Fundado numa atitude jazzística que atravessa todo o disco, a música do trio —
que se completa com o pianista Nuno Filipe e o baterista Aaron Castrillo —,
elegante e cuidada, acomoda outras referências, em particular a tradição
clássica europeia, bem patentes em algumas das peças. Higino Andrade cresceu na
Camacha, vila madeirense onde a cultura e a tradição são fatores de união e
orgulho, e num ambiente familiar com muita música; havia discos, um tio
baterista e um outro cantor em grupos locais. «Tive sorte em haver uma extensão
do Conservatório [Escola das Artes da Madeira] na minha zona, com uma
constelação de professores de excelência vindos de vários cantos do mundo —
todo o meu trajeto profissional e pessoal está ligado a este primeiro fator.»

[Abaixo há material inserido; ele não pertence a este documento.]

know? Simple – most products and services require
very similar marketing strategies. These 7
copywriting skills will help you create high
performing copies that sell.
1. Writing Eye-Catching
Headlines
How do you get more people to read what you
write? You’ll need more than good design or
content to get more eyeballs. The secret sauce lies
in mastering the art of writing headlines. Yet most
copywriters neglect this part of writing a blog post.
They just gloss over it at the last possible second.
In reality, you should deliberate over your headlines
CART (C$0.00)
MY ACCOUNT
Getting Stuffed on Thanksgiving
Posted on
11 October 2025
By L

Começou pela guitarra clássica, teoria musical e contrabaixo clássico, tendo
terminado o curso profissional de guitarra enquanto participava no curso livre
de jazz em contrabaixo. Enquanto aluno do Conservatório, participou na
orquestra acadêmica e no intercâmbio Leonardo Da Vinci, o que lhe deu a
oportunidade de conhecer a escola de pop/jazz de Joensuu, na Finlândia,
experiência que lhe despertou o interesse pelas terras setentrionais da Europa.

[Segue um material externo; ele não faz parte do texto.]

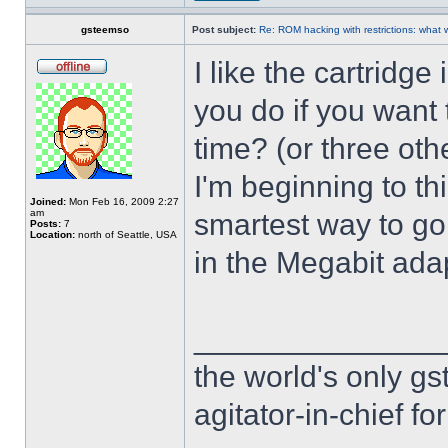
gsteemso
Post subject:
Re: ROM hacking with restrictions: wha
I like the cartridg
you do if you want 
time? (or three oth
I'm beginning to th
Joined:
Mon Feb 16, 2009 2:27
am
smartest way to go 
Posts:
7
Location:
north of Seattle, USA
in the Megabit adap
______________
the world's only g
agitator-in-chief f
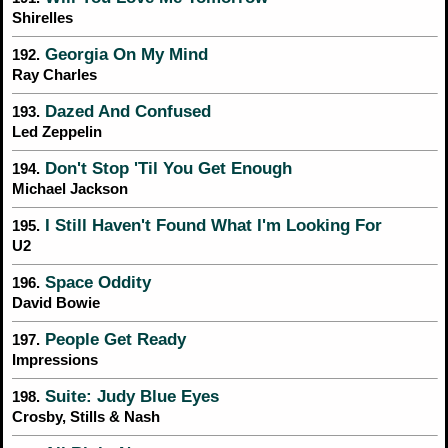
Shirelles
Georgia On My Mind
192.
Ray Charles
Dazed And Confused
193.
Led Zeppelin
Don't Stop 'Til You Get Enough
194.
Michael Jackson
I Still Haven't Found What I'm Looking For
195.
U2
Space Oddity
196.
David Bowie
People Get Ready
197.
Impressions
Suite: Judy Blue Eyes
198.
Crosby, Stills & Nash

Por esta altura, teve os primeiros contatos com o jazz nórdico e com formações
como o trio do precocemente desaparecido Esbjörn Svensson. Na Madeira, logo
começou a fazer vida profissional e a tocar em concertos locais. O ambiente
criativo que se vivia na ilha era pouco motivador e sobrevivia devido a um
pequeno grupo de resistentes que se dedicavam a esta música. Frequentou a
Escola Superior de Música e Artes do Espetáculo (ESMAE) — onde estudou com Nuno
Ferreira e Abe Rábade — concluindo em 2015 o curso de contrabaixo. Do ambiente
acadêmico do Porto e das relações que nele brotaram, surgiu a oportunidade de
explorar Berlim, cidade que é para si «um vasto laboratório de matéria
artística» e que, devido a uma cultura de curiosidade e sentido de liberdade de
expressão, também se aprende «com os maus exemplos que têm o seu espaço na cena
cultural da cidade.» Da capital alemã destaca ainda o fato de haver não só
muitos artistas de todas as vertentes musicais, mas também muitos estúdios,
produtores, engenheiros de som, e, sobretudo, o «profissionalismo e seriedade
em fazer arte é um forte incentivo para cada um fazer a sua arte à sua maneira».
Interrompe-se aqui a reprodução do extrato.